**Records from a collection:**

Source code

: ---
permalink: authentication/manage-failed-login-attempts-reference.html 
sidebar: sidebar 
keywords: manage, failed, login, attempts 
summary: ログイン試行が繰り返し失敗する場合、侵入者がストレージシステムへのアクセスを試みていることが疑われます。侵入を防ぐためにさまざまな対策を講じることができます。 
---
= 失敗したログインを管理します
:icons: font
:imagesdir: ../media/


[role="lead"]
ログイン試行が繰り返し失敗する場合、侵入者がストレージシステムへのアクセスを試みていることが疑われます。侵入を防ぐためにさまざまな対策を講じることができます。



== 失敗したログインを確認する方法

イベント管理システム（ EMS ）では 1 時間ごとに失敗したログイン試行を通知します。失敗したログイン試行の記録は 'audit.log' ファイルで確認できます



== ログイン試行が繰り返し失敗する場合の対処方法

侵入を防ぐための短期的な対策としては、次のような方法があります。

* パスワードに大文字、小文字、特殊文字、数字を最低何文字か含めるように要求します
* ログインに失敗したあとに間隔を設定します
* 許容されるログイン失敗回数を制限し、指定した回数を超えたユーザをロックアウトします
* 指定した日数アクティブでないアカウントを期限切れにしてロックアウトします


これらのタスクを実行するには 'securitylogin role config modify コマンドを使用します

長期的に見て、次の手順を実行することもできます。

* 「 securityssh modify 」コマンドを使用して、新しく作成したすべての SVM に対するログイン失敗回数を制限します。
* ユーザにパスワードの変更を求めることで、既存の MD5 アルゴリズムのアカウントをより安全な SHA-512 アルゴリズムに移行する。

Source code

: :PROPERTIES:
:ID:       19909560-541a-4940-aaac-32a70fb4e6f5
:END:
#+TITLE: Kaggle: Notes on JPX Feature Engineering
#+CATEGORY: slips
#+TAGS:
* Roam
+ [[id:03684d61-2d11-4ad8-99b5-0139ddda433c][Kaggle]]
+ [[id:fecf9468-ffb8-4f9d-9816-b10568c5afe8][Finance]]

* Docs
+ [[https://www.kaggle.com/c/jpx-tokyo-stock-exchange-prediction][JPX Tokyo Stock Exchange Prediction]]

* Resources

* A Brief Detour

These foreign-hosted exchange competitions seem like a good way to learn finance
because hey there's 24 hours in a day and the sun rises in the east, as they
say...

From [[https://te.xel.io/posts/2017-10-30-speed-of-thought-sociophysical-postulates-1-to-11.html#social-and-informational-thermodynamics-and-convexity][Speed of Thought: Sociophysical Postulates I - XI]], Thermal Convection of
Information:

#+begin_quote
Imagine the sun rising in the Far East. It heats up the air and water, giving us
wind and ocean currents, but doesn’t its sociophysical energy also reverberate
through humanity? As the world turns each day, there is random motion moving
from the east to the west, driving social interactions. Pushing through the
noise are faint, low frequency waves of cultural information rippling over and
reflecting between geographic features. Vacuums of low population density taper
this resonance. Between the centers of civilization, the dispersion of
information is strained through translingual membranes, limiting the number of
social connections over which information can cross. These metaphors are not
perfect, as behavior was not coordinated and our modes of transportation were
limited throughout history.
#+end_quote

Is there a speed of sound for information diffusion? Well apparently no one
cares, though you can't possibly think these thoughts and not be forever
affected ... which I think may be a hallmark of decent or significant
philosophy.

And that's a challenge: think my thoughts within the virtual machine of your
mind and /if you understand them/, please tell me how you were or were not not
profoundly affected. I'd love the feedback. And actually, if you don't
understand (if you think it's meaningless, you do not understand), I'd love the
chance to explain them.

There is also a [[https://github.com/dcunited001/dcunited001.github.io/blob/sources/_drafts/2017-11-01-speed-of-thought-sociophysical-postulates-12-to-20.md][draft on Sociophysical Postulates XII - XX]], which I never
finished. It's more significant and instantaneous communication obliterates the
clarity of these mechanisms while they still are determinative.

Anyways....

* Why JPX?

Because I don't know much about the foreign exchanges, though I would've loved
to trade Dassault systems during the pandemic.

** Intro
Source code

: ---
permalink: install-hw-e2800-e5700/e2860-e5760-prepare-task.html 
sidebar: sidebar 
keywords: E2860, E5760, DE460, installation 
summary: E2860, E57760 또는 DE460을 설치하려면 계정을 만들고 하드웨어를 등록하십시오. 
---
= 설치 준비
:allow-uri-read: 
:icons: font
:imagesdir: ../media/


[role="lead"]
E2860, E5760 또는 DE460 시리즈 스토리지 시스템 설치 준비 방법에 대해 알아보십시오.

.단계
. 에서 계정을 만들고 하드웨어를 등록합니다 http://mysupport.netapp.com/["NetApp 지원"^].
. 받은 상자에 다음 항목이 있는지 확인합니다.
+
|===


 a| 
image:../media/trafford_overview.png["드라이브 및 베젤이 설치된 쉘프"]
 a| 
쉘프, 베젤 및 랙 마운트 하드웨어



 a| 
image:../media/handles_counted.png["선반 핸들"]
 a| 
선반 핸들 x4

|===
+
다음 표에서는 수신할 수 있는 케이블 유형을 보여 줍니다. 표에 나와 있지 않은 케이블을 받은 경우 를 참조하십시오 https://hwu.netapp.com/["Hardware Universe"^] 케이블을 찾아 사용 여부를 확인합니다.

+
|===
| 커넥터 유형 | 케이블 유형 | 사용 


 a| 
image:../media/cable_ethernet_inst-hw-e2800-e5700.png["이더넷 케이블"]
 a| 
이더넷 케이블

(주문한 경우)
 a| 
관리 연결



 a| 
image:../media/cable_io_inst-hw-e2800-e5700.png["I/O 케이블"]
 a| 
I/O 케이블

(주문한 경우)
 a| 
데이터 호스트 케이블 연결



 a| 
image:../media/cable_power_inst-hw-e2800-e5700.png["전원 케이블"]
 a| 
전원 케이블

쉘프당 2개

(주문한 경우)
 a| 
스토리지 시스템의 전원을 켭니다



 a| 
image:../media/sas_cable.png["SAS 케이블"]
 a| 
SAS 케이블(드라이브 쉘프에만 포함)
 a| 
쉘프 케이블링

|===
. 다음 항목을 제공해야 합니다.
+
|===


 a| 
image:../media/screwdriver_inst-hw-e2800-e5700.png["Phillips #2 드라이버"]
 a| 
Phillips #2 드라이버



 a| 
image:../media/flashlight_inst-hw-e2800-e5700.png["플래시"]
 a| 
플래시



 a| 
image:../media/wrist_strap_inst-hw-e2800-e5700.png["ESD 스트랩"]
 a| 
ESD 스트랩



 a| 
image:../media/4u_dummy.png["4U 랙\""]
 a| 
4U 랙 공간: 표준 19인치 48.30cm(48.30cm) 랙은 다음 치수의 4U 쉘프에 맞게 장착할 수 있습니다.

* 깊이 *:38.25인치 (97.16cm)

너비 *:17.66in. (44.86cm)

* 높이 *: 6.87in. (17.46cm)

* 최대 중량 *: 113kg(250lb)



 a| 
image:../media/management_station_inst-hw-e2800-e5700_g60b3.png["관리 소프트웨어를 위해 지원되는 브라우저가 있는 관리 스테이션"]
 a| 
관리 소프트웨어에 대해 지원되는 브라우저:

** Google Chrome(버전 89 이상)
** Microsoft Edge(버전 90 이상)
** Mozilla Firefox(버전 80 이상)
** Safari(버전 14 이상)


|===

**ACTION ITEM:**
Within the records, the lines containing the string "하드웨어를" are to be counted and their number given without comment.

**ANSWER:**
2